The voice can be modeled using two main components. The vocal chords are a periodic source of sound, which is then filtered by the mouth and tongue to produce vowel sounds [0]. The filter can be modeled as a set of band-pass filters, each of which let through a specific band of frequencies — these are called ‘formants’ in acoustic phonetics. Different vowel sounds are produced by combining formants at different pitches in a systematic way [1]. You can hear this yourself by very slowly moving your mouth from saying an ‘eeeee’ sound to an ‘ooooo’ sound: if you listen carefully, you can hear one formant changing pitch while the others stay the same. (I like [2] as an intro to this kind of stuff.)

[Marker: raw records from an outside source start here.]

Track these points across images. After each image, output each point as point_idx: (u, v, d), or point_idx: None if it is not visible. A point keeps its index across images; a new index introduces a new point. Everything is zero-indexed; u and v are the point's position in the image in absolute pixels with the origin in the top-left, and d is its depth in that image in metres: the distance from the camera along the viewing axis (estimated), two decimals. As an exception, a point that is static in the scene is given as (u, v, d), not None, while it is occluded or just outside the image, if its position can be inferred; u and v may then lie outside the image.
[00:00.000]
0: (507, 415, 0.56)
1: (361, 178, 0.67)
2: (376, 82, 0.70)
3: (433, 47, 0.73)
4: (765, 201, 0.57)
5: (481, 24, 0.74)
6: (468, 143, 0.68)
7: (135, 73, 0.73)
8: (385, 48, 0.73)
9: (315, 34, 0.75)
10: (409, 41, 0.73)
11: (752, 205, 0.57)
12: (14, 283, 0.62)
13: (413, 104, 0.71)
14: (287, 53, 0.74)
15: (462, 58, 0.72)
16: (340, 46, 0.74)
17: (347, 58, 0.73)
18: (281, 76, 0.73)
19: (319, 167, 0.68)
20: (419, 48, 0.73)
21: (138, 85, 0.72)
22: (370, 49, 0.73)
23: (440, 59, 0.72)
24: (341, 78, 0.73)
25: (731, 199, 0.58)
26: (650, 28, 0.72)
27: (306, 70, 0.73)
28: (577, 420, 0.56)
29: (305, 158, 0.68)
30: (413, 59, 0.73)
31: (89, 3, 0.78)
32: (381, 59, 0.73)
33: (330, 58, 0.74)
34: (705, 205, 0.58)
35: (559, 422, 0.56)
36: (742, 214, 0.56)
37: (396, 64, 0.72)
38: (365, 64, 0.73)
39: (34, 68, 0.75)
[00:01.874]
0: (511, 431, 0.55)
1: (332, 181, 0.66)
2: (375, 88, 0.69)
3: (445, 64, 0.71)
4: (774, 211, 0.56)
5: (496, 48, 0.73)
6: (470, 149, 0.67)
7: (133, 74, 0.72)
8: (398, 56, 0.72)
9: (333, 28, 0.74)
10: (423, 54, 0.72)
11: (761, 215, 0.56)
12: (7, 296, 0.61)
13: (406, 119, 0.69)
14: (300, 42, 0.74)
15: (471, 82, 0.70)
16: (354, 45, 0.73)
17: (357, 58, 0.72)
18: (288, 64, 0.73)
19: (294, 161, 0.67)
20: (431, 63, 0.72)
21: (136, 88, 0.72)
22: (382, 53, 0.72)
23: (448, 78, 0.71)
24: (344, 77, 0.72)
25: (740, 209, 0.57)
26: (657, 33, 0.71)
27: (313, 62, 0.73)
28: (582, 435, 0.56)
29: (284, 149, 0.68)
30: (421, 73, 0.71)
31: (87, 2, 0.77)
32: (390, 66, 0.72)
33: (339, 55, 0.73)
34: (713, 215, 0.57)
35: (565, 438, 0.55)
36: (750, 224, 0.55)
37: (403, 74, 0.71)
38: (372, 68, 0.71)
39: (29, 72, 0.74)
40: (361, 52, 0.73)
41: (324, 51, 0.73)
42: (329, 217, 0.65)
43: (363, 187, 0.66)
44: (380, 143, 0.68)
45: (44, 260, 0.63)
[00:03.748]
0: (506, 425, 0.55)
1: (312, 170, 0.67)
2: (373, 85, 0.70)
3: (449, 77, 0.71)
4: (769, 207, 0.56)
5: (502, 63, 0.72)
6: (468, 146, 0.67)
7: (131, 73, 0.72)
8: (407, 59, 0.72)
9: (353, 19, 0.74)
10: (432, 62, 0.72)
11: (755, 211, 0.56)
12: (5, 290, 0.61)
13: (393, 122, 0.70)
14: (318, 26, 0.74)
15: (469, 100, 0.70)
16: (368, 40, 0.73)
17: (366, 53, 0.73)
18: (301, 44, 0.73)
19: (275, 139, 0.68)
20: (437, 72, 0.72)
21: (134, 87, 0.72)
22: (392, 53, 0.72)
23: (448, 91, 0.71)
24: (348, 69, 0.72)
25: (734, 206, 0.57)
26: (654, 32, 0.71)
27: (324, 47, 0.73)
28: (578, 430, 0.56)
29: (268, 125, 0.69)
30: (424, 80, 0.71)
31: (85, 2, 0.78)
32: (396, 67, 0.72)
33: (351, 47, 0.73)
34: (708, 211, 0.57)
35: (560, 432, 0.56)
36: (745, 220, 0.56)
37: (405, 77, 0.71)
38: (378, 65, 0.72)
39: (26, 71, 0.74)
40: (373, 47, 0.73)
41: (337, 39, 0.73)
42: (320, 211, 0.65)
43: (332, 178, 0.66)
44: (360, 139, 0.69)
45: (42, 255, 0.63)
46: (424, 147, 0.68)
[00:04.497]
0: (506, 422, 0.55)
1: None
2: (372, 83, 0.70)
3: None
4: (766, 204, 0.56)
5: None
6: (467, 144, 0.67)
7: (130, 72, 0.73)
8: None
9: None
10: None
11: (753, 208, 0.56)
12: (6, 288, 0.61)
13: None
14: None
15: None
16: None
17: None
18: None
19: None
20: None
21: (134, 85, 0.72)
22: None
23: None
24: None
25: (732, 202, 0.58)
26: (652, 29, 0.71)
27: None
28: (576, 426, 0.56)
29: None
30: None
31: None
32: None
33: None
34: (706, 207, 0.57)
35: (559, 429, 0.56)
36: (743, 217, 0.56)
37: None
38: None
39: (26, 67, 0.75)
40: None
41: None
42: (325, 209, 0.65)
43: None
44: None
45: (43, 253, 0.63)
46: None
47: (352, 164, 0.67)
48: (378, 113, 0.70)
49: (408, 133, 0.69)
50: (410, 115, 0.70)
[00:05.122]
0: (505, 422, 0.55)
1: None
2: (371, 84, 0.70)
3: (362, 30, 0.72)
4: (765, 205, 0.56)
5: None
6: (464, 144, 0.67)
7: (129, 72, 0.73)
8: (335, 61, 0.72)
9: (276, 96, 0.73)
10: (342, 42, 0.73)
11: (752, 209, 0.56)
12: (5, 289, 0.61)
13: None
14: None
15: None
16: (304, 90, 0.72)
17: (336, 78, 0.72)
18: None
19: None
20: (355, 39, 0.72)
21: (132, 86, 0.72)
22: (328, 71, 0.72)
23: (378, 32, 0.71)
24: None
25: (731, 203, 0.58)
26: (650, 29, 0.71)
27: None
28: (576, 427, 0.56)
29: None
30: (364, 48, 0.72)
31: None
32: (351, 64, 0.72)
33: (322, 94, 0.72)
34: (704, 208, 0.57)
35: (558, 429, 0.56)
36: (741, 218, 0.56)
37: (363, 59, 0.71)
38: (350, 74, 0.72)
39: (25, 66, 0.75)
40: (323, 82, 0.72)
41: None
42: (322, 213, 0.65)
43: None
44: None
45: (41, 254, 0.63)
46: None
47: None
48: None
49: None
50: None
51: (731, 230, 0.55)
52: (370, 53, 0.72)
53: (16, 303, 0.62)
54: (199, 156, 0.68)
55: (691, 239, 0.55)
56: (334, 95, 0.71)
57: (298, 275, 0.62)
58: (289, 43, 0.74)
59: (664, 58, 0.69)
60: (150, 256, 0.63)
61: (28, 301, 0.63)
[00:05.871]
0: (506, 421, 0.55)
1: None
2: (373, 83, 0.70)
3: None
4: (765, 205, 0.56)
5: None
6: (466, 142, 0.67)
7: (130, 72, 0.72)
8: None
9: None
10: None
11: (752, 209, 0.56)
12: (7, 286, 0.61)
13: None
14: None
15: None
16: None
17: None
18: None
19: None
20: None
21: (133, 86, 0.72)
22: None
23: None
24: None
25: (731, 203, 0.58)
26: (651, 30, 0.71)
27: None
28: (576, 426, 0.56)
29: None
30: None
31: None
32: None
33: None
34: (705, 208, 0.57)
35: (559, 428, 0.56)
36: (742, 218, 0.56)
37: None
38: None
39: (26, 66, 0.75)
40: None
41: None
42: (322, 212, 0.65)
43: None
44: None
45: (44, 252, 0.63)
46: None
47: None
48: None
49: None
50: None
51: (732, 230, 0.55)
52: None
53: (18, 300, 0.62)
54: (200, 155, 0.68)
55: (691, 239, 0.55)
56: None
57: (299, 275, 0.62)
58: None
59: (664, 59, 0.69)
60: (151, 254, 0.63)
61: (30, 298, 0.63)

The ‘voder’ works by having one key for each possible frequency band-pass filter. Pressing multiple keys adds the resulting sounds, producing an output sound with distinct formants. If you use the right formants, the resulting sound is very similar to that produced by a human mouth saying a specific vowel! Software such as the vowel editor in Praat [3] take it further, by allowing selection of formants from a standard vowel chart.

[0] Consonantal sounds are a bit more complicated, since they tend to involve various different noise sources and transient disturbances of the sound. For instance, /ʃ/ (the ‘sh’ sound) is noise of a lower frequency than /s/. I can’t work out how Harper produced the difference between those two sounds in the video — it seems to be impossible to do this with the live demo. In fact, any sort of pitch control seems to be impossible in the demo.

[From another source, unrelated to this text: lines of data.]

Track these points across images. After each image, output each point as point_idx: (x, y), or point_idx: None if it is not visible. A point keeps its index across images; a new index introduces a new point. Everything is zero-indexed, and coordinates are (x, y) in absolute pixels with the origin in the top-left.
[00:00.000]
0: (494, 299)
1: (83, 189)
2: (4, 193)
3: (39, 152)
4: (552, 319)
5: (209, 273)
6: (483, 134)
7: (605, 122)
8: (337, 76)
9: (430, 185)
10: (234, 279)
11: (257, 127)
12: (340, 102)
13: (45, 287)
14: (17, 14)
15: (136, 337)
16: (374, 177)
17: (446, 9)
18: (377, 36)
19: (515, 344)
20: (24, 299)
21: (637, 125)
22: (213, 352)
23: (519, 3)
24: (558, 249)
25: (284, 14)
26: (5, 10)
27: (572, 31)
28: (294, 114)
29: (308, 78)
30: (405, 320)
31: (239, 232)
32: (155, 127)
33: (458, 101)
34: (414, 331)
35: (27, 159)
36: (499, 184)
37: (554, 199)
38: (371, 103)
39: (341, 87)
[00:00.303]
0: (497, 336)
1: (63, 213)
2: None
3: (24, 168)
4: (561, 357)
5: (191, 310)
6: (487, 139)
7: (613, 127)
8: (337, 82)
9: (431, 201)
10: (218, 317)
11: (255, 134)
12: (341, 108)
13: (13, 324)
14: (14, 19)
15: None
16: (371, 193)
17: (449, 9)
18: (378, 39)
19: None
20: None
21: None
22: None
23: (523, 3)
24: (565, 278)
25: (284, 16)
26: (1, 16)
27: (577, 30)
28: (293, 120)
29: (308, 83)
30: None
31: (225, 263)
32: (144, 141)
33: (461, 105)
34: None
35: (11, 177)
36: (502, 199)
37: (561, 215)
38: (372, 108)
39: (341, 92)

[1] This is how overtone singing and throat singing works! Selectively amplifying one formant gives the impression that you’re singing that note as the same time as the ‘base’ pitch. In fact, if you do that, your vocal cords are producing a pitch plus all its overtones, while your mouth is enhancing one overtone while filtering out all the others.

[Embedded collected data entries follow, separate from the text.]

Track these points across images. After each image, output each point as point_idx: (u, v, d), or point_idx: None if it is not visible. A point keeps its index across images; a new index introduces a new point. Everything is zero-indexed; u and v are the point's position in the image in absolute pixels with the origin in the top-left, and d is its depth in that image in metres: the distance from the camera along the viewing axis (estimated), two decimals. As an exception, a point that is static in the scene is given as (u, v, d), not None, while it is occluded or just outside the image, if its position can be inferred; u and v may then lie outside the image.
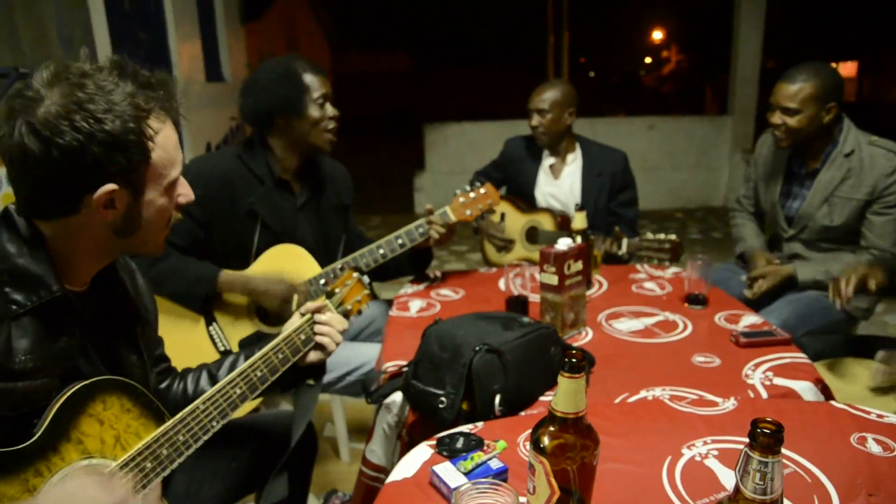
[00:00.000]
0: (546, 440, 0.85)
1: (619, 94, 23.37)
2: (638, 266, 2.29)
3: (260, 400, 1.79)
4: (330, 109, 1.97)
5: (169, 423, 1.06)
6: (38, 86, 0.92)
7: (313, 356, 1.33)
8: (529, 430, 0.97)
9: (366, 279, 1.46)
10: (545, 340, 1.37)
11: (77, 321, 1.02)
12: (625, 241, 2.33)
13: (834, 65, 2.29)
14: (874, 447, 1.09)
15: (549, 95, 2.63)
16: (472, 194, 2.06)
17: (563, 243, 1.64)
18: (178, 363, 1.39)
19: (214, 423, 1.12)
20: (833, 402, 1.26)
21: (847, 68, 20.28)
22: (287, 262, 1.93)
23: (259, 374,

[2] https://newt.phys.unsw.edu.au/jw/voice.html

[3] https://www.fon.hum.uva.nl/praat/ — probably also available from your favourite Linux distro!

2 comments

There's also a very nice simulation, where you can play with the very different parts of vocal chords:

https://imaginary.github.io/pink-trombone/

I made a fork with few more features, it might even work on your phone browser:

https://jmiskovic.github.io/voicebox

Thank you for this. I had a lot of fun scaring my cat in bed and it inspired me to become a late middle aged opera savant.
I actually am a late middle-aged opera savant but sadly I have no cat to scare
Unfortunately this webapp (along with the original Pink Trombone) produces super glitchy audio and consumes 95% of CPU on my Chrome v114.0.5735.198 running on Ubuntu 22.04 (which is running on my Thinkpad X220)
That's rather strange. The graphics part is lightweight (pre-rendering the background and then drawing few shapes), but if you could shrink the browser to very small dimensions and test we could eliminate this one.

The audio part is bit more involved. The vocal tract is simulated in segments, each segment receiving, filtering and reflecting the soundwave energy. The algorithm is computationally heavy, but it ran well on my mediocre smartphone.

Maybe if stuttering is detected it could lower the number of tract segments, which also lowers the quality. Increasing the buffer size would probably also help with glitches but I don't think it would solve the high CPU utilization.

Apparently the Voder had a pitch pedal:

https://imgz.org/i9TzhzWu/

Ah, that would explain it. Thanks for finding that image!
No problem! It's from a video linked in a thread below (the extended World's Fair presentation).